=== Objective ===
Please transcribe the records below word for word, from the line containing "catalogue / barcode: US 3644935" through the end of the records.

○ ○ ○ ○

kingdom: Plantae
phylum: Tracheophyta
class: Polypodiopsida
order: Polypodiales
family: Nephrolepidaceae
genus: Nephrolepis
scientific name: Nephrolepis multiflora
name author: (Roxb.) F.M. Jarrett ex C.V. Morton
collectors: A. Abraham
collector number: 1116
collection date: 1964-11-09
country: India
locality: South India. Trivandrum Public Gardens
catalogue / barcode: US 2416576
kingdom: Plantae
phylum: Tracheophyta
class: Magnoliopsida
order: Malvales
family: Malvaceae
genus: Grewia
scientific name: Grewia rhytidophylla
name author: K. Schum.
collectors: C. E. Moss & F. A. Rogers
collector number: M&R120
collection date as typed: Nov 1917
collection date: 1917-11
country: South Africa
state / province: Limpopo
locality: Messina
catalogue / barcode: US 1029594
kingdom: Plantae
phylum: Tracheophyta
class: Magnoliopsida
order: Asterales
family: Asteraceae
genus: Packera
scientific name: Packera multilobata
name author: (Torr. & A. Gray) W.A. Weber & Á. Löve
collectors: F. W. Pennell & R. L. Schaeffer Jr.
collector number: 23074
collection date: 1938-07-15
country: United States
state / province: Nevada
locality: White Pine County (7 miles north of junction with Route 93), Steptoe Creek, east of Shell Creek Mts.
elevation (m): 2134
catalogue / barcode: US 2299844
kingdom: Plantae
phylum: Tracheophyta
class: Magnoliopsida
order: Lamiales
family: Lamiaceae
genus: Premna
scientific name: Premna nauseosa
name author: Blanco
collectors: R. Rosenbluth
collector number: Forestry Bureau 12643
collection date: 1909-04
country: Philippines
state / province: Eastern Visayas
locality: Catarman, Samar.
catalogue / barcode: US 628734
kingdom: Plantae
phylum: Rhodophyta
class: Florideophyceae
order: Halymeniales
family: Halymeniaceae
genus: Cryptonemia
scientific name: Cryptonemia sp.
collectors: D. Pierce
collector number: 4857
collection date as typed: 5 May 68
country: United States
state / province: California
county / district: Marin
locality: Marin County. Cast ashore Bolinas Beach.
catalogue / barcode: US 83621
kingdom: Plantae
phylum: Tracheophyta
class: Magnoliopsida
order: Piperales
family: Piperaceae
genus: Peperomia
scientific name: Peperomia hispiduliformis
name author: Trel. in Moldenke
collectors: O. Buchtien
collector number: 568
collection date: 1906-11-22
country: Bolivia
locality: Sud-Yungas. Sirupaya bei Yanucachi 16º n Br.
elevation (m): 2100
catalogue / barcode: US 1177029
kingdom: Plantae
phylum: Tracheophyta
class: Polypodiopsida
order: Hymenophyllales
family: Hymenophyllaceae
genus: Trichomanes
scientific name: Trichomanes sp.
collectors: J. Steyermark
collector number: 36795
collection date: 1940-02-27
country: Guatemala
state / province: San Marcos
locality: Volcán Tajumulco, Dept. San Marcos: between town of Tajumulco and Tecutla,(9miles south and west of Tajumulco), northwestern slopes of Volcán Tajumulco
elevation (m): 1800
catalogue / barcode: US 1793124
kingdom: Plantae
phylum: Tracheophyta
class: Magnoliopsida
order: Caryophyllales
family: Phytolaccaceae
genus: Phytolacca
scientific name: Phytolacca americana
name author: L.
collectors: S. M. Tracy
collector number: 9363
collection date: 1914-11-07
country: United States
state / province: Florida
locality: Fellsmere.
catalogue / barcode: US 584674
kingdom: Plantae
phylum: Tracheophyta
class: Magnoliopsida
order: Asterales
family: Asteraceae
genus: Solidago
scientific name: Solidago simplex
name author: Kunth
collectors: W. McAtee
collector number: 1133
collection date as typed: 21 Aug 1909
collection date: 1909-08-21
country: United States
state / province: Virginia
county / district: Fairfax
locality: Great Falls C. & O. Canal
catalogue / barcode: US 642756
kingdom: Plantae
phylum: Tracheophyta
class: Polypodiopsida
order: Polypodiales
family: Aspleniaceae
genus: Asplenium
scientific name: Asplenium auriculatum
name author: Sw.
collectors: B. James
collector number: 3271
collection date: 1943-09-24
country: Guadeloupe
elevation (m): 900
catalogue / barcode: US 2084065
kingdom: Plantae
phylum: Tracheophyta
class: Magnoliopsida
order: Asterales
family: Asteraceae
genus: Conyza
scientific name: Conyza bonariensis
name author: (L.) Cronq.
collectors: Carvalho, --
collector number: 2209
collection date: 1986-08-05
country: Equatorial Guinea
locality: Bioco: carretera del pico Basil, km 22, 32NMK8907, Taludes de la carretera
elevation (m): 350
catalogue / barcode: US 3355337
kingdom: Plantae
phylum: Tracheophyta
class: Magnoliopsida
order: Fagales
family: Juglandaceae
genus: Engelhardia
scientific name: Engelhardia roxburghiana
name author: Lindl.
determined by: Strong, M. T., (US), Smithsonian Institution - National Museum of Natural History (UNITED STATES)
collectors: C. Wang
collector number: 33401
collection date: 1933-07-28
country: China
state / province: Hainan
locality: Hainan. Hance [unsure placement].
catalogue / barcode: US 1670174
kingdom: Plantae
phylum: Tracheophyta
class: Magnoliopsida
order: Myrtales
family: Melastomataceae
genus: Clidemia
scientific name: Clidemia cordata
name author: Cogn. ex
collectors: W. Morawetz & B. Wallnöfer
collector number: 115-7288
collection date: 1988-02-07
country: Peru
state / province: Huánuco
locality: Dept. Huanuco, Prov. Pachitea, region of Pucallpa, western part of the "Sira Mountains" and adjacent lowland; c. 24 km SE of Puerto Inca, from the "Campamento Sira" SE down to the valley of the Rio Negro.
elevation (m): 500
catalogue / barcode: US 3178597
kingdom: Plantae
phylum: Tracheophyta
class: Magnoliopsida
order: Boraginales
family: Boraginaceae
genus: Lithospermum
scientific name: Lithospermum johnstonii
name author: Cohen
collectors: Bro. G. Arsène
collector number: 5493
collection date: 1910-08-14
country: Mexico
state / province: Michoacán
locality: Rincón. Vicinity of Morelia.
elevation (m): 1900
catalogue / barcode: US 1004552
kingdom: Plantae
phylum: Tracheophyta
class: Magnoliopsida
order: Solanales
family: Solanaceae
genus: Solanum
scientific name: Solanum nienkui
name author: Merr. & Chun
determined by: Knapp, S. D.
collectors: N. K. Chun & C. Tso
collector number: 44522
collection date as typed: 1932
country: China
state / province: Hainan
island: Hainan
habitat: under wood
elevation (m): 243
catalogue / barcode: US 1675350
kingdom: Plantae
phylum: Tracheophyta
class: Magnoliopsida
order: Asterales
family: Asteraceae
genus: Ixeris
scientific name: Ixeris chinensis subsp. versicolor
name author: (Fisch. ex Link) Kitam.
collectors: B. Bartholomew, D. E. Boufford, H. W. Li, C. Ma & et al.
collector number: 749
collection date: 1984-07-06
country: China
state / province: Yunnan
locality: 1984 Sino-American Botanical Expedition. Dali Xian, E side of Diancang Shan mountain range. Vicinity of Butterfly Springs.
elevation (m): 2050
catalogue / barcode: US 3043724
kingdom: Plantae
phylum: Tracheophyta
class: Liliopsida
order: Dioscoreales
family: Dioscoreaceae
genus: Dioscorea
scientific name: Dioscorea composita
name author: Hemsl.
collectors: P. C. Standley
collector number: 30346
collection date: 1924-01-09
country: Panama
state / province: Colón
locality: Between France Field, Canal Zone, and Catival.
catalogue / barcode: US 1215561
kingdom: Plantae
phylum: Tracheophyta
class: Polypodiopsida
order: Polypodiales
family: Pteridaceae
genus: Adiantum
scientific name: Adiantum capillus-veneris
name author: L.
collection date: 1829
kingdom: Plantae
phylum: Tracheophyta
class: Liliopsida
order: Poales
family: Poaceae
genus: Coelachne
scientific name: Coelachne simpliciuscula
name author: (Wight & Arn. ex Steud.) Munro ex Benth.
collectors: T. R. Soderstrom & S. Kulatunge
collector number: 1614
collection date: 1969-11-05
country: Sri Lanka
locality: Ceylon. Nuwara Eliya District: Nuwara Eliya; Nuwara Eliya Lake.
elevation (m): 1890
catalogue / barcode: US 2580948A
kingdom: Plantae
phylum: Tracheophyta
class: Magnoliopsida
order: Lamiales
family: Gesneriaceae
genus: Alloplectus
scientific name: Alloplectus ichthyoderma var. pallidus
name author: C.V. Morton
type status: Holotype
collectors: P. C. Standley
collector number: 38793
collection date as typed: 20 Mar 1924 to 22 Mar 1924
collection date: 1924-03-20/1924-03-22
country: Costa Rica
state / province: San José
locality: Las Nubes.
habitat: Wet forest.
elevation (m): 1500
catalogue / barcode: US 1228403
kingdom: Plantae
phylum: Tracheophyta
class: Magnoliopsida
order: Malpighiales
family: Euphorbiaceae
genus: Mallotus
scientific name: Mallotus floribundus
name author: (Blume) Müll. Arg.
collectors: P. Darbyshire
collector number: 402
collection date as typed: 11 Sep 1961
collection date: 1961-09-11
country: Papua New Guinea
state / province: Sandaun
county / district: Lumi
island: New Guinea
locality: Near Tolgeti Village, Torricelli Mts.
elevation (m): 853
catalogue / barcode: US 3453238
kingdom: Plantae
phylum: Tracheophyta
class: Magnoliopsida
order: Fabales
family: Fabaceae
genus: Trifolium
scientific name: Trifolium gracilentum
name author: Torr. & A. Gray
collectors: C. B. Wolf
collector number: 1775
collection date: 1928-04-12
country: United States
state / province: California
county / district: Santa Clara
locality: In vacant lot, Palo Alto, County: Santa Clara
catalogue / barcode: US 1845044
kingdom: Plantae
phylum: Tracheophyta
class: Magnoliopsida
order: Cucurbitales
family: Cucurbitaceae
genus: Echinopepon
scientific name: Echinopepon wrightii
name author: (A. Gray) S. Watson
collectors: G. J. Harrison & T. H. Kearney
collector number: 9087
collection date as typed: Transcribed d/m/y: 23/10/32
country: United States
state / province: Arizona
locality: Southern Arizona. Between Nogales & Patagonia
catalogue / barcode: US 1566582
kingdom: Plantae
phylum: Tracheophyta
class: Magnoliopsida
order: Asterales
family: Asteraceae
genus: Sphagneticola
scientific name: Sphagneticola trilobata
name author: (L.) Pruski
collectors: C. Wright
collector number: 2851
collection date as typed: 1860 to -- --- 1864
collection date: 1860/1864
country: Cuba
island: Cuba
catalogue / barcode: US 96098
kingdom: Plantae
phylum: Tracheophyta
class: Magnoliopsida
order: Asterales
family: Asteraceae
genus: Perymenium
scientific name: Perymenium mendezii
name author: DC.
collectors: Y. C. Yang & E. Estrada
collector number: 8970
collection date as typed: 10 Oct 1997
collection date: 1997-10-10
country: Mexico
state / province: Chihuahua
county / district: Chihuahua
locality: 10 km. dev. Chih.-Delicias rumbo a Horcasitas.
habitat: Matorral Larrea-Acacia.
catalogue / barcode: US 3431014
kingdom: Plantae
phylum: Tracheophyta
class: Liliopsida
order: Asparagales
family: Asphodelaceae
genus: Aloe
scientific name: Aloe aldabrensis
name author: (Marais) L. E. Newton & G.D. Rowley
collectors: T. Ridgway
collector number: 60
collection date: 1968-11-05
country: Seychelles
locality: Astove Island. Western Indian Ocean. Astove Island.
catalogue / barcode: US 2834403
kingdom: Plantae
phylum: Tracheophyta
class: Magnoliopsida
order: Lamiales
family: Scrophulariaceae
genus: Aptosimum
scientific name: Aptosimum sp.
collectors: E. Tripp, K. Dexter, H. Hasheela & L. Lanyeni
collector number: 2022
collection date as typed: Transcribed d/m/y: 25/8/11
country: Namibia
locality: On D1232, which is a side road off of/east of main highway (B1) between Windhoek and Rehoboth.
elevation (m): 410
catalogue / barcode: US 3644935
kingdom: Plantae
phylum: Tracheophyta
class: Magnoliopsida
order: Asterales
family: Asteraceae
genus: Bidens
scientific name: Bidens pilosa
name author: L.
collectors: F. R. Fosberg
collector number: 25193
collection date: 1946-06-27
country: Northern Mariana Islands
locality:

○ ○ ○ ○

=== Expected output ===
catalogue / barcode: US 3644935
kingdom: Plantae
phylum: Tracheophyta
class: Magnoliopsida
order: Asterales
family: Asteraceae
genus: Bidens
scientific name: Bidens pilosa
name author: L.
collectors: F. R. Fosberg
collector number: 25193
collection date: 1946-06-27
country: Northern Mariana Islands
locality:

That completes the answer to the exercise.